Assignment
Please rewrite the stretch of lines from the one containing "left hip: (785, 422, -8)" through the one containing "right hip: (747, 418, 8)", changing "hip" to "pelvis" and leaving everything else unchanged.

(Images with localized body keypoints)
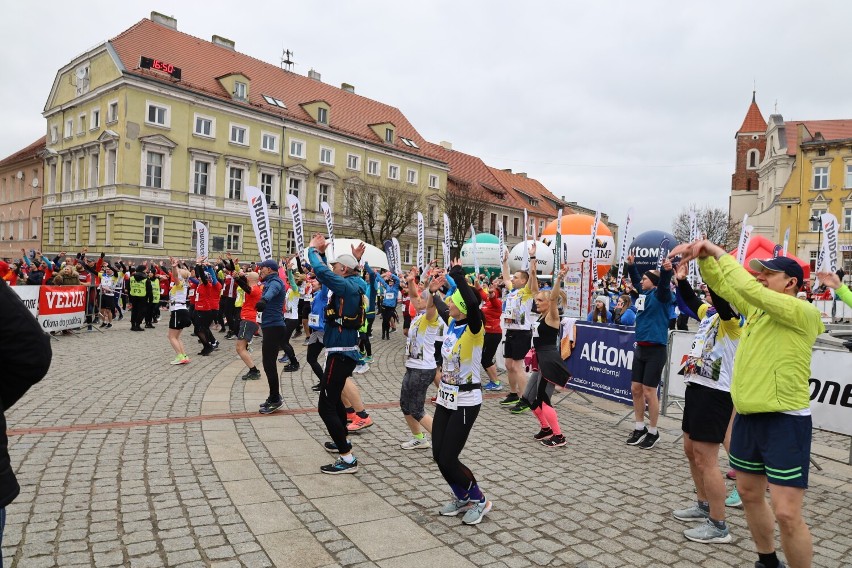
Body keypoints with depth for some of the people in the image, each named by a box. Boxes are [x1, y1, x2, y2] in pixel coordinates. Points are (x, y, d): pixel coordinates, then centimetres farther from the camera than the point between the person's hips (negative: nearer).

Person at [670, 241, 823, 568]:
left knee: (787, 513, -7)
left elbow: (748, 288, -25)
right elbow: (721, 284, 12)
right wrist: (704, 256, -7)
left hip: (785, 422, -8)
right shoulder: (757, 307, 9)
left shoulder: (804, 313, -13)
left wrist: (719, 252, -16)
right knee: (749, 495, 19)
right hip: (747, 418, 8)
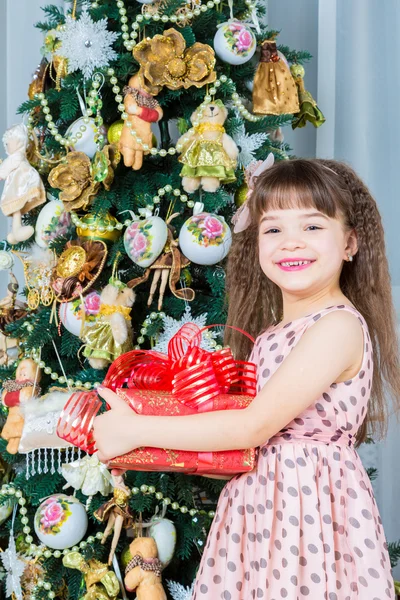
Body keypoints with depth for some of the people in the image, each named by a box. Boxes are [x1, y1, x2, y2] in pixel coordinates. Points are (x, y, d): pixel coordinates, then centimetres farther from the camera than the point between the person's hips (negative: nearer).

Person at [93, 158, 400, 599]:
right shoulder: (271, 333, 10)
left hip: (310, 512, -7)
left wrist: (134, 430, -15)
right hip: (257, 510, 7)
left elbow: (255, 426, -20)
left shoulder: (339, 326, -16)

Result
left pelvis: (785, 422, -8)
right shoulder: (757, 307, 9)
left shoulder: (804, 313, -13)
left wrist: (719, 252, -16)
right knee: (749, 495, 19)
right pelvis: (747, 418, 8)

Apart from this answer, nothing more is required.